I replied, "A 'J' cut!"
I smiled and said, "Thank you Lord!" That's because when you are in the "Word," you can listen and hear when God is speaking to you.

This idiotic magical thinking continues in a chapter about frequent occurrences of 45, Cain's lucky number. Then, the few lines in the book Cain could possibly have written on his own come in a verse he claims to have written to celebrate the birth of his granddaughter, a poem "which I signed as The Hermanator, aka Herman Cain." (Rhymes include "life" with "right," "faces" with "place," and "arms" with "old.") As if to parade his ignorance to his readers, Cain answers his own "rhetorical question: 'When was the last time they fixed something in Washington DC?'" with "the Revolutionary War may have been the last time they did that!'" (That's impossible because Washington, DC, didn't even exist then; Congress approved the construction of Washington, DC—talk about big government!—in 1790. Also, apparently the Civil War and beating Hitler were not what Cain would consider fixes.)
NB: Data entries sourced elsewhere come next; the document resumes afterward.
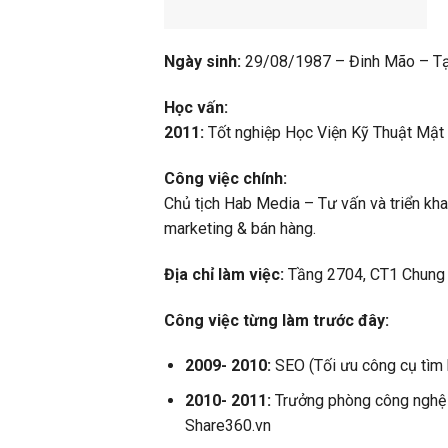
Ngày sinh:
29/08/1987 – Đinh Mão – Tại
Học vấn:
2011:
Tốt nghiệp Học Viện Kỹ Thuật Mật
Công việc chính:
Chủ tịch Hab Media – Tư vấn và triển kh
marketing & bán hàng.
Địa chỉ làm việc:
Tầng 2704, CT1 Chung 
Công việc từng làm trước đây:
2009- 2010:
SEO (Tối ưu công cụ tìm
2010- 2011:
Trưởng phòng công nghệ
Share360.vn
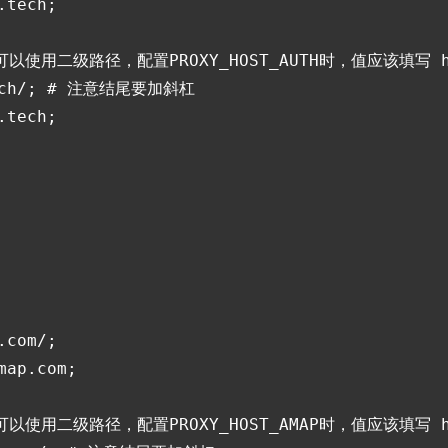
tech;

 也可以使用二级路径，配置PROXY_HOST_AUTH时，值应该填写 http
.tech/; # 注意结尾要加斜杠

tech;

com/;

ap.com;

 也可以使用二级路径，配置PROXY_HOST_AMAP时，值应该填写 http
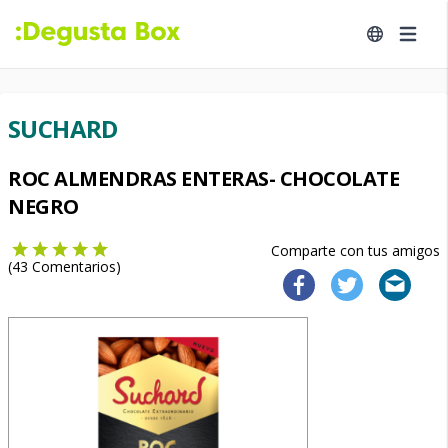
SUCHARD
ROC ALMENDRAS ENTERAS- CHOCOLATE
NEGRO
Comparte con tus amigos
(
43
Comentarios)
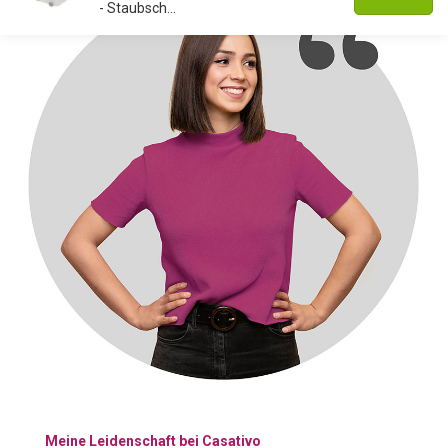
- Staubsch...
Meine Leidenschaft bei Casativo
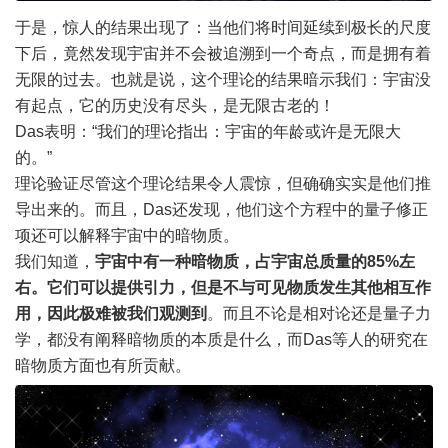
于是，惊人的结果出现了：当他们将时间延续到极长的尺度
下后，竟然发现宇宙并不会被追溯到一个奇点，而是拥有着
无限的过去。也就是说，这个理论的结果暗示我们：宇宙没
有起点，它的历史没有尽头，是无限古老的！
Das表明：“我们的理论指出：宇宙的年龄或许是无限大
的。”
理论验证尽管这个理论结果令人震惊，但确确实实是他们推
导出来的。而且，Das还发现，他们这个方程中的量子修正
项还可以解释宇宙中的暗物质。
我们知道，
宇宙中有一种暗物质，占宇宙总质量的85%左
右。它们可以提供引力，但是不与可见物质发生其他相互作
用，因此极难被我们观测到
。而且不论是相对论还是量子力
学，都没有阐释暗物质的本质是什么，而Das等人的研究在
暗物质方面也有所贡献。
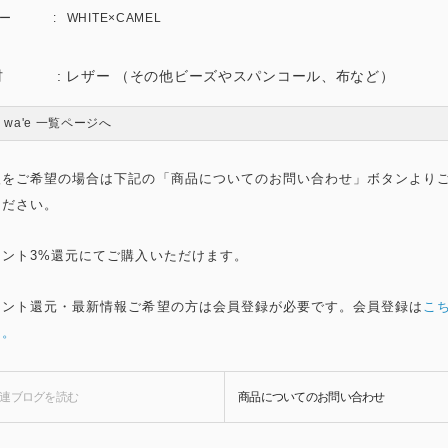
ー
WHITE×CAMEL
材 : レザー （その他ビーズやスパンコール、布など）
a wa'e 一覧ページへ
入をご希望の場合は下記の「商品についてのお問い合わせ」ボタンより
ください。
イント3%還元にてご購入いただけます。
イント還元・最新情報ご希望の方は会員登録が必要です。会員登録は
こ
ら。
連ブログを
読む
商品についての
お問い合わせ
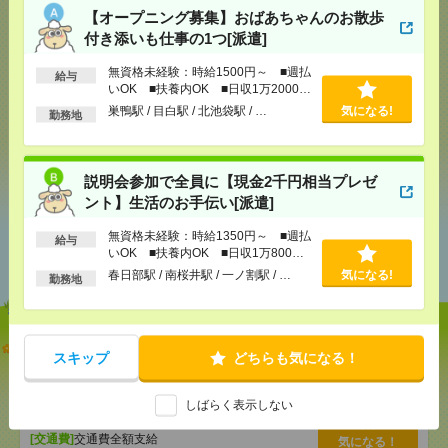
【オープニング募集】おばあちゃんのお散歩
気になる！
電話応募
付き添いも仕事の1つ[派遣]
無資格未経験：時給1500円～ ■週払
給与
いOK ■扶養内OK ■日収1万2000円
メール
LINE
で送る
で送る
以上
巣鴨駅 / 目白駅 / 北池袋駅 / …
気になる!
勤務地
シェア
ツイート
ブックマーク
説明会参加で全員に【現金2千円相当プレゼ
ント】生活のお手伝い[派遣]
無資格未経験：時給1350円～ ■週払
あなたの閲覧履歴からの
給与
いOK ■扶養内OK ■日収1万800円
おすすめ
以上
春日部駅 / 南桜井駅 / 一ノ割駅 / …
気になる!
勤務地
【オープニング募集】おばあちゃんのお散歩付き添
スキップ
どちらも気になる！
いも仕事の1つ[派遣]
[給 与]
無資格未経験：時給1500円～ ■週払い
しばらく表示しない
OK ■扶養内OK ■日収1万2000円以上
[交通費]
交通費全額支給
気になる！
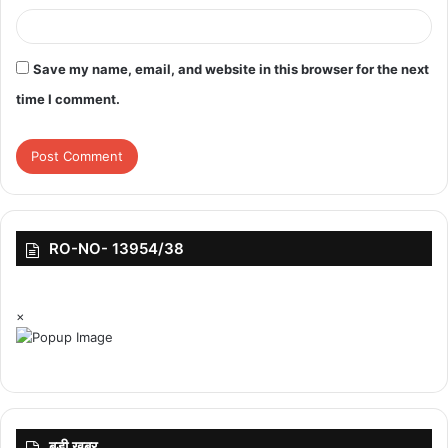
नाम लगातार जारी कर रही है, वहीं कांग्रेस की एक भी लिस्ट अब तक सामने नहीं
आई है. आजकल कांग्रेस खेमे में काफी हलचल मची है. सभी को हाईकमान द्वारा
अपने पत्ते खोलने का इंतजार है. इस बीच राजधानी भोपाल में बीजेपी नेताओं के प्रेस
Save my name, email, and website in this browser for the next
कॉन्फ्रेंस का दौर जारी हर है. हर दिन बीजेपी के अलग-अलग नेता प्रेस कॉन्फ्रेंस
time I comment.
कर रहे हैं. अब तक केंद्रीय मंत्री प्रहलाद पटेल, गृह मंत्री नरोत्तम मिश्रा और
विधायक रामेश्वर शर्मा ने प्रेस कॉन्फ्रेंस कर चुके हैं, वहीं आज सीएम शिवराज सिंह
चौहान ने भी प्रेस कॉन्फ्रेंस किया.
RO-NO- 13954/38
×
बड़ी ख़बर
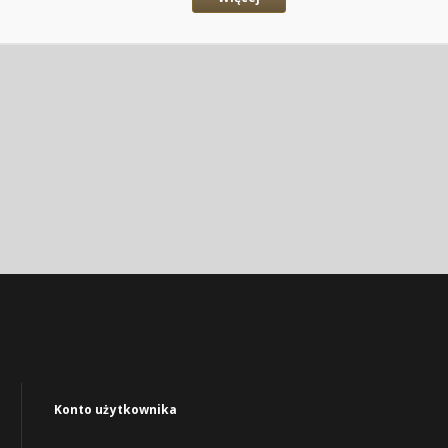
Konto użytkownika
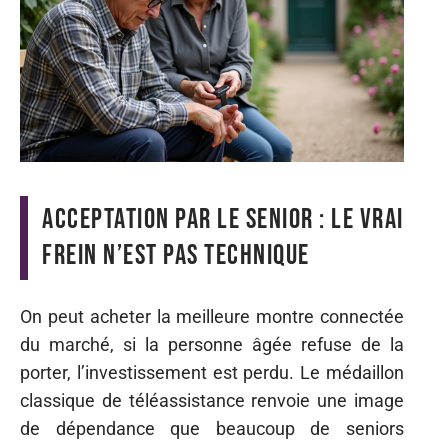
Acceptation par le senior : le vrai
frein n’est pas technique
On peut acheter la meilleure montre connectée
du marché, si la personne âgée refuse de la
porter, l’investissement est perdu. Le médaillon
classique de téléassistance renvoie une image
de dépendance que beaucoup de seniors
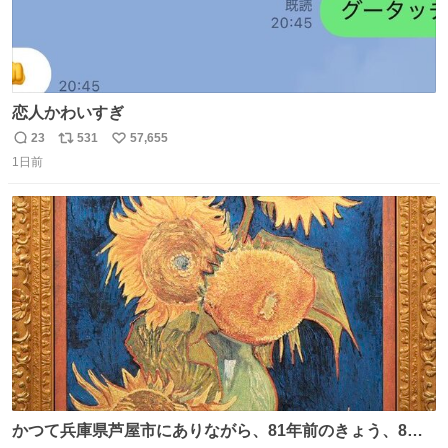
恋人かわいすぎ
23
531
57,655
返
リ
い
1日前
信
ポ
い
数
ス
ね
ト
数
数
かつて兵庫県芦屋市にありながら、81年前のきょう、8月6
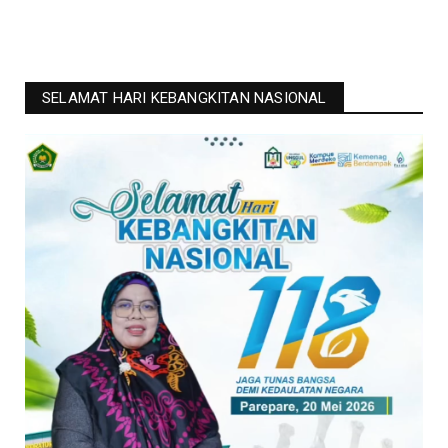
SELAMAT HARI KEBANGKITAN NASIONAL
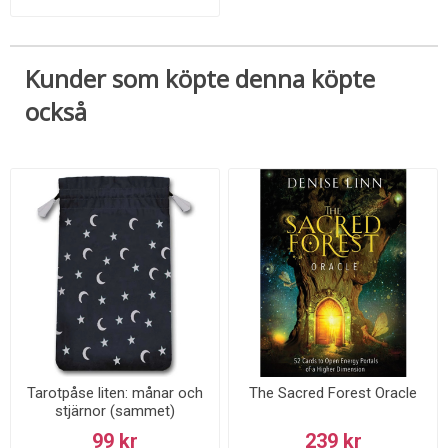
Kunder som köpte denna köpte
också
Tarotpåse liten: månar och
The Sacred Forest Oracle
stjärnor (sammet)
99 kr
239 kr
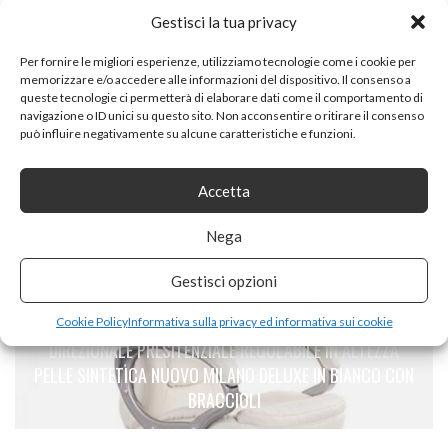
Gestisci la tua privacy
Per fornire le migliori esperienze, utilizziamo tecnologie come i cookie per
memorizzare e/o accedere alle informazioni del dispositivo. Il consenso a
PREVIOUS ARTICLE
queste tecnologie ci permetterà di elaborare dati come il comportamento di
navigazione o ID unici su questo sito. Non acconsentire o ritirare il consenso
REBECCA MOBILI CREDENZA MOBILE CUCINA 4 CASSETTI
può influire negativamente su alcune caratteristiche e funzioni.
2 ANTE LEGNO PAULOWNIA BIANCO BEIGE GRIGIO SHABBY
CUCINA SALA – 81 X 58 X 30 CM (H X L X P) – ART.
Accetta
RE4479
Nega
Gestisci opzioni
NEXT ARTICLE
MY SIT SEDIA DA UFFICIO POLTRONA GIREVOLE
Cookie Policy
Informativa sulla privacy ed informativa sui cookie
DIREZIONALE PRESITENZIALE REGOLABILE IN ALTEZZA
PELLE SINTETICA NUOVO MILANO DELUXE IN BIANCO CON
BRACCIOLI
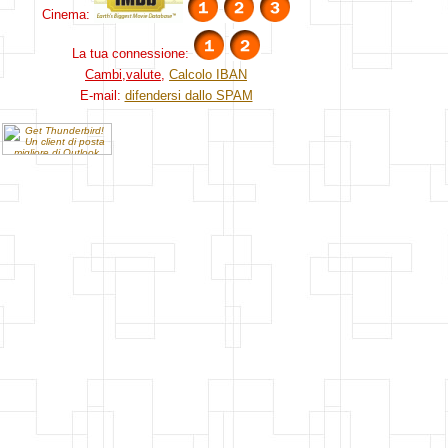
Cinema:
La tua connessione:
Cambi,valute
,
Calcolo IBAN
E-mail:
difendersi dallo SPAM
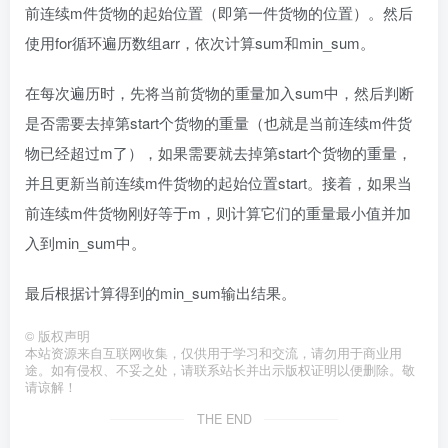
前连续m件货物的起始位置（即第一件货物的位置）。然后
使用for循环遍历数组arr，依次计算sum和min_sum。
在每次遍历时，先将当前货物的重量加入sum中，然后判断
是否需要去掉第start个货物的重量（也就是当前连续m件货
物已经超过m了），如果需要就去掉第start个货物的重量，
并且更新当前连续m件货物的起始位置start。接着，如果当
前连续m件货物刚好等于m，则计算它们的重量最小值并加
入到min_sum中。
最后根据计算得到的min_sum输出结果。
©
版权声明
本站资源来自互联网收集，仅供用于学习和交流，请勿用于商业用
途。如有侵权、不妥之处，请联系站长并出示版权证明以便删除。敬
请谅解！
THE END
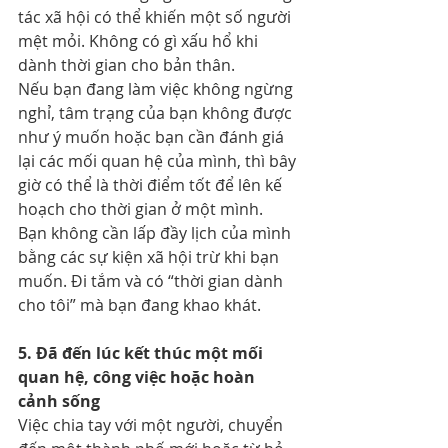
tác xã hội có thể khiến một số người 
mệt mỏi. Không có gì xấu hổ khi 
dành thời gian cho bản thân.
Nếu bạn đang làm việc không ngừng 
nghỉ, tâm trạng của bạn không được 
như ý muốn hoặc bạn cần đánh giá 
lại các mối quan hệ của mình, thì bây 
giờ có thể là thời điểm tốt để lên kế 
hoạch cho thời gian ở một mình.
Bạn không cần lấp đầy lịch của mình 
bằng các sự kiện xã hội trừ khi bạn 
muốn. Đi tắm và có “thời gian dành 
cho tôi” mà bạn đang khao khát.
5. Đã đến lúc kết thúc một mối 
quan hệ, công việc hoặc hoàn 
cảnh sống
Việc chia tay với một người, chuyển 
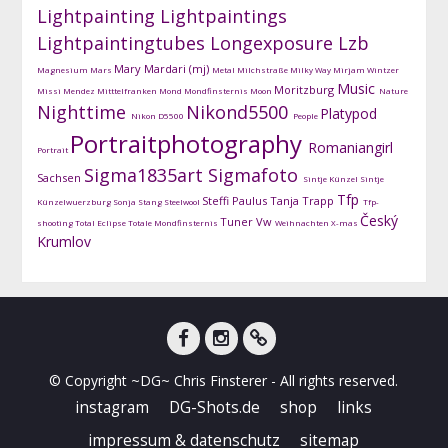
Lightpainting
Lightpaintings
Lightpaintingtubes
Longexposure
Lzb
Mary Mardari (mj)
Magnesium
Mars
Metal
Milchstraße
Milky Way
Mirjam Wintzer
Music
Moritzburg
Missi Mendez
Mitttelfranken
Mond
Mondfinsternis
Moon
Nature
Nighttime
Nikond5500
Platypod
Nikon D5500
People
Portraitphotography
Romaniangirl
Portrait
Sigma1835art
Sigmafoto
Sachsen
Sintje Künzel
Sintje
Tfp
Steffi Paulus
Tanja Trapp
Künzelwuerzburg
Sonja Stang
Steelwool
Tfp-
Český
Tuner
Vw
shooting
Total Eclipse
Totale Mondfinsternis
Weihnachten
X-mas
Krumlov
facebook
instagram
DG-
© Copyright ~DG~ Chris Finsterer - All rights reserved.
Shots
instagram
DG-Shots.de
shop
links
impressum & datenschutz
sitemap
I could go on. But. He can't be serious. Can he? As a humorous fiction, I Am Herman Cain! would be one of the most hilarious books published in 2011. As a straight-up memoir, it belongs in the horror aisle. It's a put-on, and I laughed out loud several times while reading it. I mean, near the end of the book, when Cain promises to do to America "what I did when I put Burger King's Philadelphia region on the right track," he's got to be joking, isn't he? Nobody can take this seriously, right?